JpGU-AGU Joint Meeting 2017

Presentation information

[JJ] Oral

S (Solid Earth Sciences) » S-RD Resources, Mineral Deposit & Resource Exploration

[S-RD39] [JJ] Resource geology

Thu. May 25, 2017 10:45 AM - 12:15 PM A07 (Tokyo Bay Makuhari Hall)

convener:Tsubasa Otake(Division of Sustainable Resources Engineering, Faculty of Engineering, Hokkaido University), Tatsuo Nozaki(Research and Development Center for Submarine Resources, Japan Agency for Marine-Earth Science and Technology), Kenzo Sanematsu(Mineral Resource Research Group, Institute for Geo-Resources and Environment, Geological Survey of Japan, National Institute of Advanced Industrial Science and Technology), Ryohei Takahashi(Graduate School of International Resource Sciences, Akita University), Chairperson:Ryohei Takahashi(Graduate School of International Resource Sciences, Akita University)

12:00 PM - 12:15 PM

[SRD39-11] Fe isotope fractionations relating to the ore formation processes in volcanogenic massive sulfide deposits

*Tsubasa Otake1, Shunsuke Nakamura1, Ryoichi Yamada2, Ki-Cheol Shin3, Shuji Ono1, Tsutomu Sato1 (1.Division of Sustainable Resources Engineering, Faculty of Engineering, Hokkaido University, 2.Department of Earth Science, Graduate School of Science, Tohoku University, 3.RIHN center, Research Institute for Humanity and Nature)

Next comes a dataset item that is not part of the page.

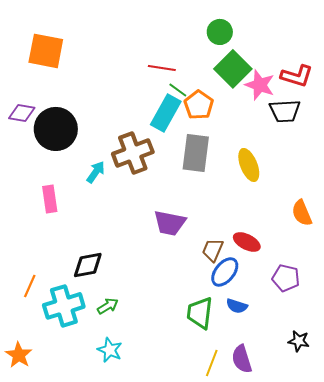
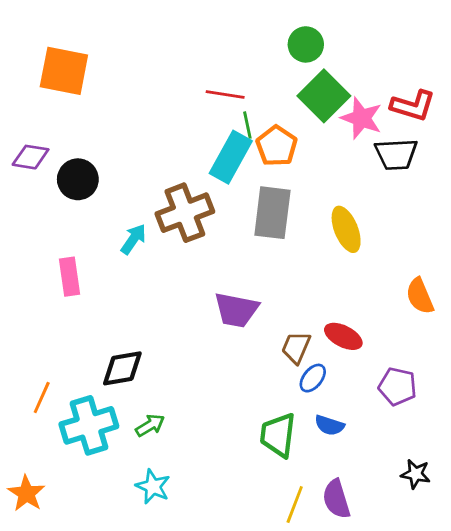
green line: (178, 90) -> (247, 125), turned 42
black circle: (56, 129) -> (78, 179), size x0.7
blue ellipse: (225, 272) -> (313, 378), size x0.7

Keywords:Fe isotope, VMS deposit, Chemical Sedimentary rock, Seafloor hydrothermal activity

The Hokuroku district in Northeast Japan hosts many large volcanogenic massive sulfide (VMS) deposits called Kuroko deposits, which were formed around 15 Ma by ancient submarine hydrothermal activity. Because they are composed of sulfide minerals that are stable in a reducing environment, redox environment on the seafloor during the formation of Kuroko deposit may play an important role in the preservation of the sulfide ores. Furthermore, factors controlling the size and grade for VMS deposits have not been well understood. Previous studies have shown that Fe isotope ratios as well as Rare Earth Element (REE) patterns of ferruginous cherts that associated with Kuroko deposits may reflect the depositional environments. However, sulfides containing in the sedimentary rocks may affect the bulk Fe isotope ratio. Therefore, the objective of this study is to understand formation processes of a large and high-grade VMS deposit based on Fe isotope variations in the sulfide ores and ferruginous cherts with considering the effect of Fe mineralogy to the bulk Fe isotope ratios.
Studies samples were obtained from several VMS deposits from the Hokuroku district as well as Palmer deposit in Alaska, USA. Microscopic observations of the polished sections and the major element contents obtained by X-ray Florescence (XRF) analysis demonstrated that the samples are typical black ores, containing sphalerite and galena, yellow ores, containing chalcopyrite and pyrite, and ferruginous cherts, containing quartz and minute grains of hematite. Some ferruginous cherts also contains iron sulfide (e.g., pyrite, pyrrhotite) as it was concerned. Most ferruginous chert samples also show a distinct positive Eu anomaly in their REE patterns, suggesting that they are affected by high temperature hydrothermal fluids. Fe isotope ratios of sulfide minerals physically separated from ferruginous chert samples were not significantly different from those of the bulk samples, indicating that the presence of iron sulfides in the ferruginous cherts does not affect the bulk Fe isotope ratio. The bulk Fe isotope analysis of ferruginous chert samples from all the studied deposits using multi-collector inductively coupled plasma-mass spectrometry (MC-ICP-MS) shows large variations in the δ56Fe values (-1.55–+2.04‰). The variations in Fe isotope ratios suggest that partial oxidation of dissolved ferrous iron occurred by mixing ferrous iron-bearing anoxic water with oxygen-bearing seawater, and therefore that the sea-floor of the Hokuroku basin was likely anoxic during the formation of Kuroko deposits. Furthermore, while samples from some deposits (e.g., Matsumine, Kosaka) tend to show more negative δ56Fe values, those from other deposits (e.g., Fukazawa, Palmer) tends to show more positive δ56Fe values. The difference may be stemmed from their formation processes. Near equilibrium conditions between hydrothermal fluids and sulfides in the ore bodies by a long-term circulation may have lead to a steady δ56Fe value (e.g., -0.5‰) of dissolved iron in the hydrothermal fluids and negative values of ferruginous chert by a Raleigh-type fractionation. On the other hand, rapid precipitation of sulfides ore body under dynamic conditions may have caused a kinetic isotope fractionation, leading to shift δ56Fe value of both hydrothermal fluids and ferruginous cherts to more positive values.